Czy raczej slooooow-mooooo. Karen Gillan ma w sobie tyle charyzmy co śnięta ryba. Do tego oklepany milion razy schemat - mamusia mnie porzuciła dlatego uratuję małą dziewczynkę. No ileż można?! Poza tym na prawie dwugodzinny film przypadają tylko dwie porządne sceny walki - u lekarza i pościg w garażu.
W bibliotece tez jest ok, tylko momentami za dluga. I przeciez nie nalezalo sie niczego innego po tym filmie spodziewac. A co, jaki ty bys wymyslil czy la podklad fabularny dla tych kolejnych walk? Raczej ona sama miala wyrzuty, ze zabila jej ojca, ze dziewczynka mysli, ze ojciec byl zly i zdecydowala sie jej pomoc. W duzo mniejszym stopniu niz przez matke.

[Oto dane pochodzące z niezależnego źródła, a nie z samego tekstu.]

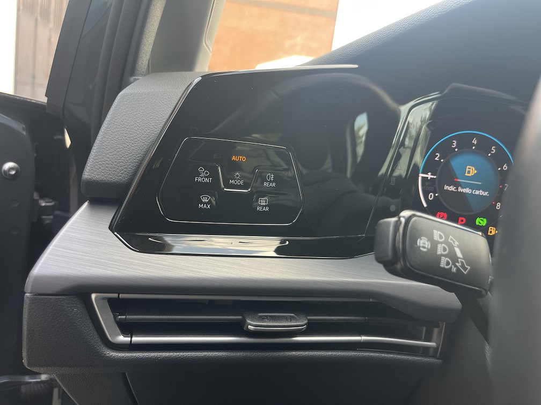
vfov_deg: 53.1
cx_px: 270
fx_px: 406
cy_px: 202
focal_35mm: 26
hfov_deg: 67.3
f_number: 1.6
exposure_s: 1/122
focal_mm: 5.1
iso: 64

A podobne motywy i dylematy mial niejeden bohater meski w podobnych filmach, ktory ciagnal ze soba dzieciaka. Co, Zawodowiec, to pies? A wlasnie, a pies to wg ciebie lepszy motyw dla bohatera do rozwalki i robienia czegokolwiek? Pewnie tak, w koncu male dzieci sa okropne, nawet Ciri g.
Ale ja osobiscie preferuje koty jako powod do zemsty za cos.
Ale dobrze, ze chociaz zauwazylas te dwie walki. Ja tam doceniam aranzacje.
Prawde mowiac lepiej bawilam sie ogolnie na tym filmie niz takich Wojnach jutra czy Infinity, po ktorych spodziewalam sie czegos lepszego i ktore necily jakims madrym podejsciem do tematu, a przynudzaly i marnowaly potencjal. Nie mowiac juz o totalnym marnowaniu pieniedzy na seriale Disneya obecnie i co, fani zachwyceni. Bo jakis klozetoman pojawil sie jako cameo i juz orgazm. Tak wiec, ja tam podchodze bardziej poblazliwie do roznych srednich filmow, ktore nie probuja przerastac samych siebie.